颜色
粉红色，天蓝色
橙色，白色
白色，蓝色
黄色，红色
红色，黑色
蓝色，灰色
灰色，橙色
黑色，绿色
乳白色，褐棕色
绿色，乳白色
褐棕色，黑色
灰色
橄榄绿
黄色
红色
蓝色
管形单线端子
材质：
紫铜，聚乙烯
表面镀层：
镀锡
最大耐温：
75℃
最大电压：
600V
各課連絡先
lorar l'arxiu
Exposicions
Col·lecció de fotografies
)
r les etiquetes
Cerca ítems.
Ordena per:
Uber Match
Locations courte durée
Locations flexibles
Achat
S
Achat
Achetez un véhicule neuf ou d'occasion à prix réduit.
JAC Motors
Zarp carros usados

__________________________________________________

Try it:
The entries above must be written out again exactly as they are.

Response to this exercise:
颜色
粉红色，天蓝色
橙色，白色
白色，蓝色
黄色，红色
红色，黑色
蓝色，灰色
灰色，橙色
黑色，绿色
乳白色，褐棕色
绿色，乳白色
褐棕色，黑色
灰色
橄榄绿
黄色
红色
蓝色
管形单线端子
材质：
紫铜，聚乙烯
表面镀层：
镀锡
最大耐温：
75℃
最大电压：
600V
各課連絡先
lorar l'arxiu
Exposicions
Col·lecció de fotografies
)
r les etiquetes
Cerca ítems.
Ordena per:
Uber Match
Locations courte durée
Locations flexibles
Achat
S
Achat
Achetez un véhicule neuf ou d'occasion à prix réduit.
JAC Motors
Zarp carros usados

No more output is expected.